SEL assessments should also never be done because the desire of the corporate progressives is to use SEL to change education from focusing on academics to inherently subjective and inaccurate predictive testing. Based on SEL dimensions, students will be slotted into careers based on the needs of business instead of the desires of the children and their families. This was all predicted by Marc Tucker, president of the National Center on Education and the Economy, back in 1992 when he laid out his vision for a centralized American workforce and economy in a letter to Hillary Clinton in which he said he wanted:

“…to remold the entire American system” into “a seamless web that literally extends from cradle to grave and is the same system for everyone…” coordinated by “a system of labor market boards at the local, state and federal levels” where curriculum and “job matching” will be handled by counselors “accessing the integrated computer-based program.”

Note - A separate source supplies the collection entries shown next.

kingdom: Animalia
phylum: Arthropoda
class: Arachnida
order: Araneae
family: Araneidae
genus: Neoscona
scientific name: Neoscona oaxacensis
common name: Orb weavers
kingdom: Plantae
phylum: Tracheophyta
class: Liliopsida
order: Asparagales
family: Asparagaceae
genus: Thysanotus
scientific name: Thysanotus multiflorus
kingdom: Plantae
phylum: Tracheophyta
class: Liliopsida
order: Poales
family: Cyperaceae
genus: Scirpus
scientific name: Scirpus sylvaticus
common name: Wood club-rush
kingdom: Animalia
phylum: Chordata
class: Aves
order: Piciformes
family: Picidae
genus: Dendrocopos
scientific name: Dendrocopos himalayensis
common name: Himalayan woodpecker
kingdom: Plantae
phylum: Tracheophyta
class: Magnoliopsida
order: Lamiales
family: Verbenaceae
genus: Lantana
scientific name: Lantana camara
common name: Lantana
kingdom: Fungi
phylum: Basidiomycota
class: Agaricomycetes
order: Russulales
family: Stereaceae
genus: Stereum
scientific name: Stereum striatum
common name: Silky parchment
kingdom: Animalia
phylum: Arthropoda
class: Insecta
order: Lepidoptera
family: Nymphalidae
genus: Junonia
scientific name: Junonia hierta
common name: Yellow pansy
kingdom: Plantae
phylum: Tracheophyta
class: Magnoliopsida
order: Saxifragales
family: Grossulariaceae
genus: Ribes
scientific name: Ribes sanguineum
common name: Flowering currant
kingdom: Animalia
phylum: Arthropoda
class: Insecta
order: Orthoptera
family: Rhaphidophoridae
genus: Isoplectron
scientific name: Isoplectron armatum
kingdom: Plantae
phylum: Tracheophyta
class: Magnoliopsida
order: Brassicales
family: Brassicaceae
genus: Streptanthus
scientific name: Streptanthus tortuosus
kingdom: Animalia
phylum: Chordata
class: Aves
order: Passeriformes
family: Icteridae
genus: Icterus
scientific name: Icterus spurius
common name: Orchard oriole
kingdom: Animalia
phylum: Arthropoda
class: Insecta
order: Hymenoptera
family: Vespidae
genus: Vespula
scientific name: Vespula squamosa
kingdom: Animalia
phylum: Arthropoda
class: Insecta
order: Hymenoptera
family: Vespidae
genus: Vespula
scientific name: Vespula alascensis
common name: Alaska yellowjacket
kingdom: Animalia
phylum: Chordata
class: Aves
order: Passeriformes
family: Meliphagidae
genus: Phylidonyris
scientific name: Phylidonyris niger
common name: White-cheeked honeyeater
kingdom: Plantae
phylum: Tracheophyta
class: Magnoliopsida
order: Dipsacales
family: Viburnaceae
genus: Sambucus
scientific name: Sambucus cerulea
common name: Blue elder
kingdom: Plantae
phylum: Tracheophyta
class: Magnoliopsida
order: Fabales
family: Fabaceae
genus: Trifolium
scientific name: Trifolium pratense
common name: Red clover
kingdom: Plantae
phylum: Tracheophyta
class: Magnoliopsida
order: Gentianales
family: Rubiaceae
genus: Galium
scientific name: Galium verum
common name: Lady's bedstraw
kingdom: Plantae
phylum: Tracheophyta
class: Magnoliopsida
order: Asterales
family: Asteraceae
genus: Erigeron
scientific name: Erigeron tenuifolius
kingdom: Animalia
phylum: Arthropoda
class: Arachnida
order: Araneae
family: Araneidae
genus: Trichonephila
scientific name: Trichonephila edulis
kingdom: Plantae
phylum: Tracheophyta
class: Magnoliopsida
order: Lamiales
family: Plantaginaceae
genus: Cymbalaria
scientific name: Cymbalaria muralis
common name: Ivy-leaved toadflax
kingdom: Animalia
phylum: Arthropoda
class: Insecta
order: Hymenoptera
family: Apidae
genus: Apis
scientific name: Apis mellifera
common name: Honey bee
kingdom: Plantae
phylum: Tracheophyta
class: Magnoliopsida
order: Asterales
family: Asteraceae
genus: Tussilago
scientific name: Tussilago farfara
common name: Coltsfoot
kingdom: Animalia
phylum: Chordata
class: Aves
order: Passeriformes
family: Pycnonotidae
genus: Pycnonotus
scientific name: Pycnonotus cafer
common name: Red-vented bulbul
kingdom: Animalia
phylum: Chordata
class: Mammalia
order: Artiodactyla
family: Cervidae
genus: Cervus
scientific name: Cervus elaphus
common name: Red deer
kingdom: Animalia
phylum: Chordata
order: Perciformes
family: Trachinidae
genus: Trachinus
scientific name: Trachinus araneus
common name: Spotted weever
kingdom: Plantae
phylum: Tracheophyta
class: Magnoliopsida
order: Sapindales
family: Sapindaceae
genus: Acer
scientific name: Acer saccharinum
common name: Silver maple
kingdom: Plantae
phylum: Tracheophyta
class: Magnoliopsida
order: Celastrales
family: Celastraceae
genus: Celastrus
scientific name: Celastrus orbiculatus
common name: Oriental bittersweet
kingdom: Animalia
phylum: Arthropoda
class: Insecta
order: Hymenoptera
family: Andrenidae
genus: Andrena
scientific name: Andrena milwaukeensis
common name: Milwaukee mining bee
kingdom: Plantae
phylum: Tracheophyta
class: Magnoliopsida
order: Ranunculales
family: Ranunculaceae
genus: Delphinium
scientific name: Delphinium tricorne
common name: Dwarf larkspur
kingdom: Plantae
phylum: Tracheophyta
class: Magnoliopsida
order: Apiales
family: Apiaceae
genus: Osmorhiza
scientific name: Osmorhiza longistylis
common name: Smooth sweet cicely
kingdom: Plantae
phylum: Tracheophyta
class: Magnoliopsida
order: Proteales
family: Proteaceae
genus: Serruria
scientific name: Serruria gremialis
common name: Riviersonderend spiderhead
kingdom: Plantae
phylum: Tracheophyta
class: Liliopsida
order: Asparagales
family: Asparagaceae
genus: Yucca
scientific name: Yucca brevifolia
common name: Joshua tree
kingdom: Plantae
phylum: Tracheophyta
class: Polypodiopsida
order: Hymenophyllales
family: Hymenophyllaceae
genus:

This plan was confirmed in a 2013 report called Futures for Global Education by former Gates Foundation education Director Tom Vander Ark:

Platforms for crowd investing like Upstart that “allows to invest up to US$ 200,000 into a talented young person who then shares a small share of their income over 5 or 10 years). This model…can soon become a mass solution as big data models of competence profiles would allow to estimate the most beneficial educational & career tracks.” [Emphasis added]

An ed tech professor and corporation owner described the kind of sensitive data, including SEL, mined from our children in an op-ed in U.S. News and World Report:

These high-fidelity data are in the form of log files from mouse clicks within the digital learning environment. They also measure and monitor things like students’ saccadic eye patterns as students learn from visual and textual information sources, data from sensors tracking facial expressions and posture, and more. These data are all fine-grained, reflecting students’ learning processes, knowledge, affective states . . . . [Emphasis added]

Sadly, we cannot rest on our laurels. While stopping SETRA and having no SEL assessments in the ESSA state plans are extremely important victories for privacy and parental rights, the battle still rages. There are still state plans that use SEL and mental health in other invasive and dangerous ways. There are still “school climate” surveys being added to the end of federally mandated state assessments, and as the author of the EdWeek article points out:

CASEL also has a measurement working group, which asks researchers and educators to tackle the challenges associated with measuring non-cognitive skills and to experiment with creative alternatives, like video games that track students’ engagement.

Why are video games a concern? Because the philosophy of the people behind them is so dangerous:

  • According to a 2010 TED talk, Jane McGonigle, Director of Game Research and Development, Institute for the Future, believes gaming can “change the world” by giving players a substitute reality and that it can be the next step in human evolution.
  • James Gee, Professor of Literacy Studies at Arizona State University, said in a 2014 webinar on using video games to assess non-cognitive skills that gaming is “not just about changing their brain, it’s about changing society itself” and that it can be used to create “smart, moral people” who can change, adapt to chaos, accept limits for sustainability.